● **Work instructions**
Reproduce verbatim the lines running from the line containing "Avg Annual Count" through the line containing "MICHAELS COS INC", inclusive, and nothing else.

● **Record set**
════════
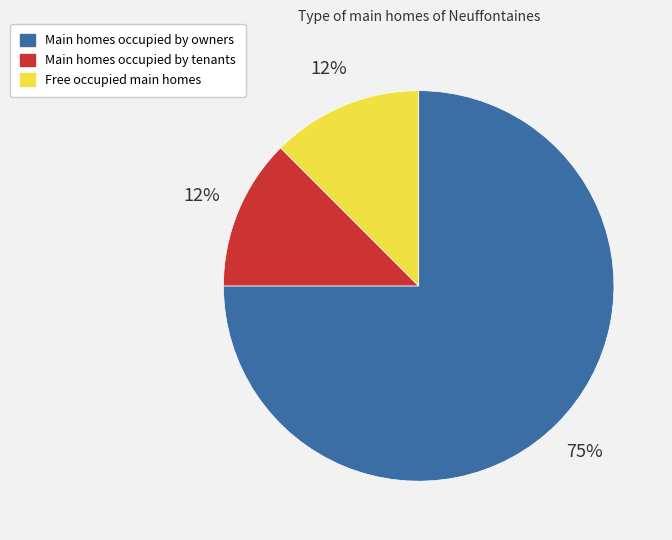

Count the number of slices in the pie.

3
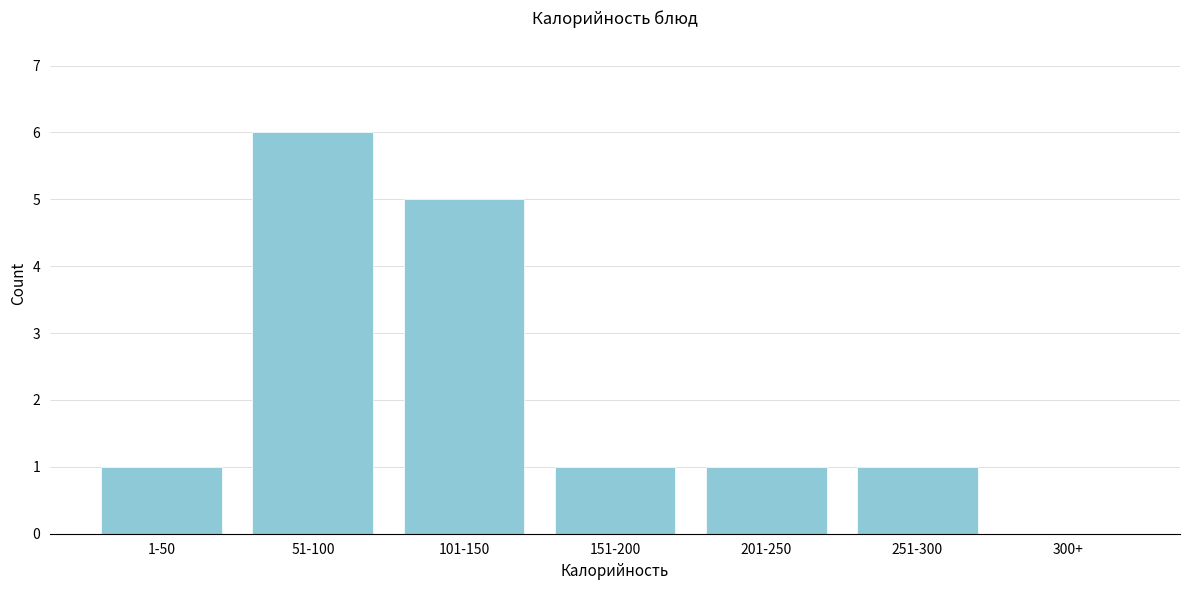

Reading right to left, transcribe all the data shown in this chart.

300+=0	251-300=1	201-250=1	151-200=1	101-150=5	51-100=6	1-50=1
════════
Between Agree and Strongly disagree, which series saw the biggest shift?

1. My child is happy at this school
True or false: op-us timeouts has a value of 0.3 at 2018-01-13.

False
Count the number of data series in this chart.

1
════════
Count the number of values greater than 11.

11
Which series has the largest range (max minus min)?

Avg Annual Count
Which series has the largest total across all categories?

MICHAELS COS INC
════════
● **Response to the task**
Avg Annual Count
Which series has the largest total across all categories?

MICHAELS COS INC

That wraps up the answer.